## Task goal:
After locating the line that contains "- **Especialista en Seguridad**: Garantiza" in the records below, write out exactly that line and each line after it through the one that contains "- Seguridad básica", and nothing else.

------ Record extracts ------

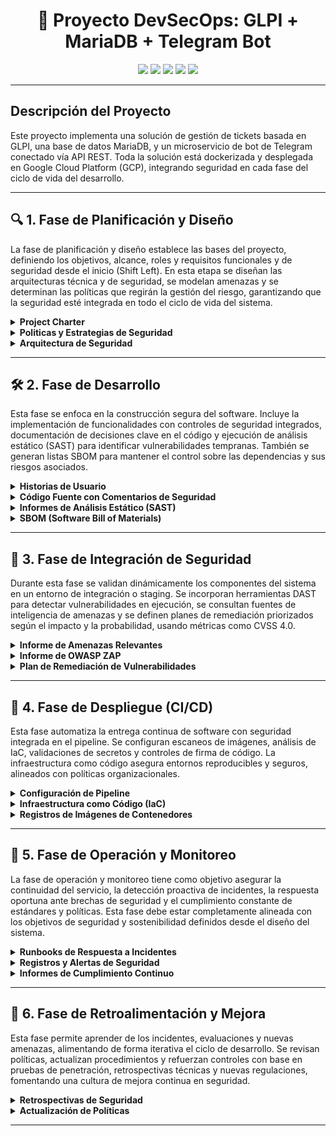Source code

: 
<h1 align="center">🔐 Proyecto DevSecOps: GLPI + MariaDB + Telegram Bot</h1>

<p align="center">
  <img src="https://img.shields.io/badge/Status-En%20Desarrollo-lightgrey" />
  <img src="https://img.shields.io/badge/Security-DevSecOps-blue" />
  <img src="https://img.shields.io/badge/GLPI-v10.0.18-green" />
  <img src="https://img.shields.io/badge/Bot-Telegram-lightgrey" />
  <img src="https://img.shields.io/badge/CI/CD-GitHub-orange" />
</p>

---

## Descripción del Proyecto

Este proyecto implementa una solución de gestión de tickets basada en GLPI, una base de datos MariaDB, y un microservicio de bot de Telegram conectado vía API REST. Toda la solución está dockerizada y desplegada en Google Cloud Platform (GCP), integrando seguridad en cada fase del ciclo de vida del desarrollo.

---

## 🔍 1. Fase de Planificación y Diseño

La fase de planificación y diseño establece las bases del proyecto, definiendo los objetivos, alcance, roles y requisitos funcionales y de seguridad desde el inicio (Shift Left). En esta etapa se diseñan las arquitecturas técnica y de seguridad, se modelan amenazas y se determinan las políticas que regirán la gestión del riesgo, garantizando que la seguridad esté integrada en todo el ciclo de vida del sistema.

<details>
<summary><b>Project Charter</b></summary>


## 1. Objetivos
  ### Objetivo General

    Desplegar una plataforma de gestión de soporte basada en GLPI (v10.0.18) en una instancia de GCP, conectada a una base de datos MariaDB y a un microservicio de bot de Telegram que permita consultar tickets.

  ### Objetivos Especificos

    1. Implementar un entorno contenerizado con Docker y Docker Compose pra la aplicaión.
    2. Permitir que los usuarios consulten casos mediante el chatbot y reciban asistencia automática a través de la conexión con GLPI.
    3. Asegurar el entorno con mecanismos de control de acceso robustos, desde el diseño del sistema.

## 2. Roles del Proyecto

  - **Desarrollador Backend**: Encargado de la lógica del chatbot, conexión con GLPI y control de la base de datos.
  - **Ingeniero DevOps**: Responsable de contenerización con Docker, integración y despliegue.
  - **Especialista en Seguridad**: Garantiza el cumplimiento de requisitos de seguridad (autenticación, cifrado, control de acceso).

## 3. Alcance del Proyecto

### 3.1 Sí incluye:

  - Despliegue mediante Docker Compose.
  - Instalación automática desde el repositorio oficial de GLPI.
  - Integración con bot de Telegram como interfaz de consulta.
  - Proceso automatizado mediante CI/CD en GitHub Actions.
  - Seguridad y buenas prácticas DevSecOps incluidas.
  - Seguridad básica (tokens, firewalls, control de acceso).

### 3.2 No incluye:

  - Escalado automático a múltiples instancias.
  - Integración con plataformas diferentes a Telegram.
  - Soporte para múltiples idiomas del bot (fase futura).

### 3.3 Métricas de Éxito

  - 100% de los casos creados por Telegram se reflejan correctamente en GLPI.
  - Tiempo promedio de respuesta del bot < 2 segundos.
  - Tasa de error del chatbot < 5% en generación de tickets.
  - Implementación sin vulnerabilidades críticas detectadas (según escaneo de seguridad).
  - Accesos no autorizados bloqueados en ambiente de prueba (según logs de firewall).

## 4. Requisitos de Seguridad (Shift Left)

### 4.1 Desde el diseño:

  - Validación de entrada/salida entre bot y GLPI.
  - Comunicación cifrada (uso de tokens).

### 4.2 Durante el desarrollo:

  - Análisis de dependencias con herramientas como Trivy o Snyk.
  - Analsis con Docker Scode.
  - Revisión de código (linters, escáneres de vulnerabilidades).

### 4.3 Antes del despliegue:

  - Auditoría de roles y accesos. Usuarios y Tokens Agregar Tabla 
  - Políticas de red seguras (puertos mínimos abiertos). Firewall de Google Cloud Plattform 
  Agregar evidencia
  
### 4.4 En ejecución:

  - Monitoreo con alertas de acceso sospechoso. (Monitoreo de Firewall GCP)


</details>
<details>
<summary><b>Politicas y Estrategias de Seguridad</b></summary>

## Metodología seleccionada: MAGERIT

MAGERIT (Metodología de Análisis y Gestión de Riesgos de los Sistemas de Información) se utiliza para estructurar el análisis de riesgos mediante la identificación de activos, amenazas e impactos.

De acuerdo con esta metodología se detallan las fases de la gestión de riesgos:

---

## 1. Identificación de Activos

### 1.1 Inventario de Activos
<div align="center">

| Nombre de Activo       | Tipo de Activo   | Descripción                          |
|------------------------|------------------|--------------------------------------|
| GLPI                   | Aplicación       | Sistema de gestión de tickets        |
| Base de datos MariaDB  | Datos/Información| Base de datos de GLPI                |
| Google Cloud           | Infraestructura  | Nube pública                         |
| Contenedores Docker    | Plataforma       | Entorno de ejecución contenerizado   |
| API REST               | Servicio         | Integración con servicios externos   |
| ChatBot                | Aplicación       | Aplicación para comunicación         |

</div>

### 1.2 Valoración de Activos

### GLPI

<div align="center">

| Impacto / Principio   | Confidencialidad | Integridad | Disponibilidad |
|-----------------------|------------------|------------|----------------|
| Económico             | Media            | Alta       | Alta           |
| Legal y regulatorio   | Alta             | Alta       | Media          |
| Reputacional          | Media            | Alta       | Alta           |
| Operacional           | Media            | Alta       | Alta           |

</div>

### Base de Datos MariaDB

(Idéntica valoración que GLPI)

### Google Cloud

<div align="center">

| Impacto / Principio   | Confidencialidad | Integridad | Disponibilidad |
|-----------------------|------------------|------------|----------------|
| Económico             | Media            | Alta       | Alta           |
| Legal y regulatorio   | Media            | Alta       | Media          |
| Reputacional          | Media            | Alta       | Alta           |
| Operacional           | Media            | Alta       | Alta           |

</div>

### Contenedores Docker

<div align="center">

| Impacto / Principio   | Confidencialidad | Integridad | Disponibilidad |
|-----------------------|------------------|------------|----------------|
| Económico             | Media            | Alta       | Alta           |
| Legal y regulatorio   | Bajo             | Media      | Media          |
| Reputacional          | Media            | Media      | Alta           |
| Operacional           | Media            | Alta       | Alta           |

</div>

### API REST

<div align="center">

| Impacto / Principio   | Confidencialidad | Integridad | Disponibilidad |
|-----------------------|------------------|------------|----------------|
| Económico             | Media            | Media      | Media          |
| Legal y regulatorio   | Alta             | Alta       | Media          |
| Reputacional          | Media            | Media      | Media          |
| Operacional           | Media            | Alta       | Alta           |

</div>

### ChatBot

<div align="center">

| Impacto / Principio   | Confidencialidad | Integridad | Disponibilidad |
|-----------------------|------------------|------------|----------------|
| Económico             | Bajo             | Media      | Bajo           |
| Legal y regulatorio   | Media            | Media      | Bajo           |
| Reputacional          | Media            | Media      | Bajo           |
| Operacional           | Media            | Media      | Bajo           |

</div>

---

## 2. Identificación y Evaluación de Riesgos

### 2.1 Identificación de Riesgos y Vulnerabilidades

<div align="center">

| Amenaza              | Activo Afectado     | Vulnerabilidad                           |
|----------------------|---------------------|-------------------------------------------|
| Acceso no autorizado | GLPI                | Ausencia de doble factor de autenticación |
| Pérdida de datos     | Base de datos MariaDB | Fallo de configuración o backup         |
| Fallo de contenedores| Contenedores Docker | Omisión de políticas de reinicio          |
| Fuga de datos        | API REST            | Ausencia de cifrado                       |
| Respuestas incorrectas| ChatBot            | Configuración o entrenamiento incorrecto  |

</div>

### 2.2 Valoración de Riesgos

<div align="center">

| Amenaza              | Activo Afectado     | Probabilidad | Impacto | Riesgo |
|----------------------|---------------------|--------------|---------|--------|
| Acceso no autorizado | GLPI                | Alta         | Alto    | Alto   |
| Pérdida de datos     | MariaDB             | Media        | Alto    | Alto   |
| Fallo de contenedores| Docker              | Media        | Medio   | Medio  |
| Fuga de datos        | API REST            | Alta         | Medio   | Alto   |
| Respuestas incorrectas| ChatBot            | Baja         | Medio   | Bajo   |

</div>

---

## 3. Planes de Tratamiento

Periodo de aplicación: **3 semanas por riesgo**

<div align="center">

| Riesgo                 | Plan de Acción - Mitigación                                                                 |
|------------------------|---------------------------------------------------------------------------------------------|
| Acceso no autorizado   | Implementación de MFA, validación de matriz de perfilamiento y monitoreo                   |
| Pérdida de datos       | Configuración de backups automáticos                                                       |
| Fallo de contenedores  | Políticas de reinicio en docker-compose (`restart: always`)                               |
| Fuga de datos          | Implementación de cifrado y validación de entradas                                          |
| Respuestas incorrectas | Supervisión de la configuración del ChatBot                                                 |

</div>

---

## 4. Seguimiento y Monitoreo

### 4.1 Revisión Trimestral de Planes de Acción

  **Responsables y Acciones:**

  - **Especialista en Seguridad**: Evaluar la eficacia de los controles.
  - **Project Manager**: Supervisar cumplimiento de los plazos.
  - **Equipo Técnico (DevOps y BackEnd)**: Aplicar controles, documentar evidencias.

  **Actividades Trimestrales:**

  - Revisión de riesgos activos.
  - Análisis de desviaciones respecto al plan.
  - Documentar nuevas acciones si los planes no son efectivos.

  **Resultados Trimestrales:**

  - Informe de plan de tratamiento de riesgos.
  - Informe de valoración de activos.

---

## 5. Roles y Responsabilidades

### Project Manager

- Seguimiento de los planes y cumplimiento de plazos.
- Facilitar la comunicación técnica.

### Desarrollador Backend

- Aplicar buenas prácticas de desarrollo seguro.
- Validar autenticación y controles de acceso.

### Ingeniero DevOps

- Asegurar integración y despliegue continuo.
- Garantizar ejecución consistente y resistente a fallos de contenedores.


### Especialista en Seguridad

- Acompañar el proceso de gestión de riesgos.
- Supervisar implementación de controles.
- Comunicar recomendaciones de seguridad al equipo técnico.

---

</details>
<details>
<summary><b>Arquitectura de Seguridad</b></summary>

**COLOCAR CONTENIDO AQUÍ**

</details>

---

## 🛠️ 2. Fase de Desarrollo

Esta fase se enfoca en la construcción segura del software. Incluye la implementación de funcionalidades con controles de seguridad integrados, documentación de decisiones clave en el código y ejecución de análisis estático (SAST) para identificar vulnerabilidades tempranas. También se generan listas SBOM para mantener el control sobre las dependencias y sus riesgos asociados.

<details>
<summary><b>Historias de Usuario</b></summary>

## 1. Inicio de sesión seguro en GLPI

**Como** usuario del sistema GLPI,
**quiero** iniciar sesión mediante autenticación de dos factores (MFA),
**para** prevenir accesos no autorizados aunque se filtre mi contraseña.

**Criterios de aceptación:**

* El sistema GLPI debe ofrecer MFA (correo, app de autenticación o SMS).
* Contraseñas con complejidad mínima (mayúsculas, símbolos, longitud >12).
* Bloqueo de sesión tras 5 intentos fallidos.

---

## 2. Envío de tickets por chatbot con entrada segura

**Como** usuario que interactúa desde Telegram,
**quiero** enviar solicitudes a través del chatbot,
**para** crear tickets en GLPI sin comprometer el sistema.

**Criterios de aceptación:**

* El bot debe sanitizar todos los mensajes antes de enviarlos a GLPI.
* Validación de formato y longitud de entrada.
* Logs de entradas rechazadas por motivos de seguridad.

---

## 3. Autenticación del chatbot con GLPI

**Como** desarrollador,
**quiero** que el microservicio del bot se autentique mediante una API Key única,
**para** evitar accesos no autorizados al sistema GLPI.

**Criterios de aceptación:**

* La API Key debe guardarse en variables de entorno, no en el código fuente.
* Validación del token en cada solicitud del bot a GLPI.
* Rotación periódica de claves.

---

## 4. Seguridad en la conexión a la base de datos

**Como** administrador de infraestructura,
**quiero** que GLPI se conecte de forma cifrada a la base de datos MariaDB,
**para** proteger los datos en tránsito en GCP.

**Criterios de aceptación:**

* Conexión TLS habilitada entre GLPI y MariaDB.
* Usuario de base de datos con permisos mínimos.
* Contraseñas almacenadas cifradas en secretos de GCP o archivos `.env`.

---

## 5. Despliegue seguro de microservicios

**Como** DevOps,
**quiero** desplegar el chatbot como contenedor con imágenes verificadas,
**para** garantizar que no contienen software malicioso.

**Criterios de aceptación:**

* Imagen escaneada con herramientas como Trivy o Syft.
* Uso de imágenes oficiales o minimalistas (ej: `python:slim`, `node:alpine`).
* Registro de imagen firmado digitalmente (opcional: Sigstore/Docker Content Trust).

---

## 6. Monitoreo de actividades sospechosas

**Como** analista de seguridad,
**quiero** monitorear interacciones anómalas entre el bot y GLPI,
**para** detectar posibles ataques de fuerza bruta o abuso del sistema.

**Criterios de aceptación:**

* Registro de eventos inusuales (p. ej. muchos tickets en poco tiempo).
* Alertas ante entradas no válidas repetidas.
* Revisión manual de logs mediante Cloud Logging de GCP.

---

## 7. Control de acceso al microservicio

**Como** administrador de red,
**quiero** que el chatbot solo se comunique con GLPI a través de una red interna en GCP,
**para** reducir la superficie de ataque.

**Criterios de aceptación:**

* El bot debe desplegarse en la misma VPC que GLPI.
* Puertos de acceso al backend cerrados a Internet.
* Firewall y reglas IAM controladas por etiqueta o servicio.

---

## 8. Cumplimiento de privacidad y confidencialidad

**Como** oficial de cumplimiento,
**quiero** asegurarme de que los datos personales manejados por el bot (nombres, emails, mensajes) estén protegidos,
**para** cumplir con regulaciones como la Ley de Protección de Datos Personales.

**Criterios de aceptación:**

* Ningún dato personal se guarda en texto plano fuera de la base de datos.
* Cifrado en tránsito y en reposo.
* Accesos auditables y trazables en GCP.

---

## 9. Validación del origen de mensajes del bot

**Como** ingeniero de seguridad,
**quiero** validar que los mensajes recibidos por el bot provienen de WhatsApp/Teams autenticados,
**para** evitar suplantaciones o ataques tipo spoofing.

**Criterios de aceptación:**

* Validación del `webhook signature` o `token de verificación` según el proveedor.
* Rechazo de mensajes sin cabeceras válidas.

---

</details>
<details>
<summary><b>Código Fuente con Comentarios de Seguridad</b></summary>

**COLOCAR CONTENIDO AQUÍ**


</details>
<details>
<summary><b>Informes de Análisis Estático (SAST)</b></summary>

**COLOCAR CONTENIDO AQUÍ**
#### SNYK
#### Docker Scode

</details>
<details>
<summary><b>SBOM (Software Bill of Materials)</b></summary>

**COLOCAR CONTENIDO AQUÍ**
### Inventario de librerias, dependencia esternas
### Vulnerabilidades conocidas (Usar documentacion de GLPI)
</details>

---

## 🔄 3. Fase de Integración de Seguridad

Durante esta fase se validan dinámicamente los componentes del sistema en un entorno de integración o staging. Se incorporan herramientas DAST para detectar vulnerabilidades en ejecución, se consultan fuentes de inteligencia de amenazas y se definen planes de remediación priorizados según el impacto y la probabilidad, usando métricas como CVSS 4.0.

<details>
<summary><b>Informe de Amenazas Relevantes </b></summary>

A continuación, se relaciona el informe sobre amenazas de ataques similares en la industria. En particular, la vulnerabilidad de **Broken Authentication**, ampliamente documentada en el informe [OWASP API Top 10 – API2:2023](https://owasp.org/API-Security/editions/2023/en/0xa2-broken-authentication/), ejemplifica cómo configuraciones inadecuadas pueden permitir accesos no autorizados y explotación de bots conectados vía API REST.

**Link de consulta del informe:** (https://github.com/jaiderospina/DevSecOps2025/blob/main/ExamenFinal/GRUPO2/Documentaci%C3%B3n/Threat%20Intelligence%20Reports.md)

</details>
<details>
<summary><b>Informe de OWASP ZAP</b></summary>

**COLOCAR CONTENIDO AQUÍ**

</details>
<details>
<summary><b>Plan de Remediación de Vulnerabilidades</b></summary>

**COLOCAR CONTENIDO AQUÍ**

</details>

---

## 🚀 4. Fase de Despliegue (CI/CD)

Esta fase automatiza la entrega continua de software con seguridad integrada en el pipeline. Se configuran escaneos de imágenes, análisis de IaC, validaciones de secretos y controles de firma de código. La infraestructura como código asegura entornos reproducibles y seguros, alineados con políticas organizacionales.

<details>
<summary><b>Configuración de Pipeline</b></summary>

**COLOCAR CONTENIDO AQUÍ**

</details>
<details>
<summary><b>Infraestructura como Código (IaC)</b></summary>

**COLOCAR CONTENIDO AQUÍ**

</details>
<details>
<summary><b>Registros de Imágenes de Contenedores</b></summary>

**COLOCAR CONTENIDO AQUÍ**

</details>

---

## 📡 5. Fase de Operación y Monitoreo

La fase de operación y monitoreo tiene como objetivo asegurar la continuidad del servicio, la detección proactiva de incidentes, la respuesta oportuna ante brechas de seguridad y el cumplimiento constante de estándares y políticas. Esta fase debe estar completamente alineada con los objetivos de seguridad y sostenibilidad definidos desde el diseño del sistema.

<details>
<summary><b>Runbooks de Respuesta a Incidentes</b></summary>

---

Documentos operativos que describen paso a paso cómo actuar frente a distintos escenarios de riesgo, con el objetivo de minimizar el impacto y restaurar los servicios rápidamente.

## Ejemplos incluidos:

### Contención de ransomware en contenedores Docker:
- Aislar el contenedor afectado del resto de la red (`docker network disconnect` o reglas de firewall).
- Detener el servicio mediante `docker stop`.
- Ejecutar verificación de integridad del volumen con checksums.
- Restaurar desde una copia de seguridad verificada.
- Notificar al equipo de seguridad.

### Fallo en la conexión del chatbot con GLPI:
- Verificar logs de errores del bot (`docker logs bot_service`).
- Validar conectividad entre servicios internos (`docker exec` + `curl`).
- Reiniciar servicios de backend si aplica.
- Registrar la incidencia en el historial del sistema.

### Acceso sospechoso desde IP no autorizada:
- Generar alerta en el sistema SIEM.
- Ejecutar bloqueo de IP en el firewall del contenedor o del host.
- Revisar logs de auditoría.
- Notificar al responsable de seguridad para evaluación forense.

---

</details>
<details>
<summary><b>Registros y Alertas de Seguridad</b></summary>

---

Implementación de un sistema de monitoreo continuo mediante herramientas SIEM que permitan recopilar, visualizar y analizar eventos del entorno en tiempo real.

## Elementos configurados:

- **SIEM**: Splunk o ELK Stack

### Logs capturados:
- Eventos de acceso y autenticación (chatbot, GLPI, MySQL).
- Errores de servicios en contenedores Docker.
- Actividad inusual del bot (mensajes no reconocidos, errores de conexión).
- Cambios en archivos de configuración.

### Alertas automatizadas:
- Múltiples intentos fallidos de login.
- Acceso fuera de horario laboral.
- Generación de tickets con palabras clave críticas (e.g., “urgente”, “fallo masivo”).
- Escaladas de permisos o cambios en roles.

---

</details>
<details>
<summary><b>Informes de Cumplimiento Continuo</b></summary>

---

Mecanismo automatizado de verificación de cumplimiento con estándares de seguridad, utilizando herramientas que auditan la configuración del sistema periódicamente.

## Herramientas sugeridas:
- **Chef InSpec**: para verificar que las configuraciones cumplen políticas definidas (cifrado, autenticación, puertos abiertos).
- **OpenSCAP** o **ComplianceAsCode**: para auditorías más detalladas.

## Ejemplos de validaciones:
- Verificar que todas las conexiones a GLPI usen **HTTPS**.
- Confirmar que solo puertos necesarios estén abiertos en cada contenedor.
- Validar que los tokens **JWT** tengan expiración y cifrado fuerte.
- Asegurar que los **backups** estén en ubicación segura y sean verificables.
- Revisión automática de roles definidos en GLPI contra una plantilla aprobada.

</details>

---

## 🔁 6. Fase de Retroalimentación y Mejora

Esta fase permite aprender de los incidentes, evaluaciones y nuevas amenazas, alimentando de forma iterativa el ciclo de desarrollo. Se revisan políticas, actualizan procedimientos y refuerzan controles con base en pruebas de penetración, retrospectivas técnicas y nuevas regulaciones, fomentando una cultura de mejora continua en seguridad.

<details>
<summary><b>Retrospectivas de Seguridad</b></summary>

**COLOCAR CONTENIDO AQUÍ**

</details>
<details>
<summary><b>Actualización de Políticas</b></summary>

**COLOCAR CONTENIDO AQUÍ**

</details>

---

------

## Worked solution:
  - **Especialista en Seguridad**: Garantiza el cumplimiento de requisitos de seguridad (autenticación, cifrado, control de acceso).

## 3. Alcance del Proyecto

### 3.1 Sí incluye:

  - Despliegue mediante Docker Compose.
  - Instalación automática desde el repositorio oficial de GLPI.
  - Integración con bot de Telegram como interfaz de consulta.
  - Proceso automatizado mediante CI/CD en GitHub Actions.
  - Seguridad y buenas prácticas DevSecOps incluidas.
  - Seguridad básica (tokens, firewalls, control de acceso).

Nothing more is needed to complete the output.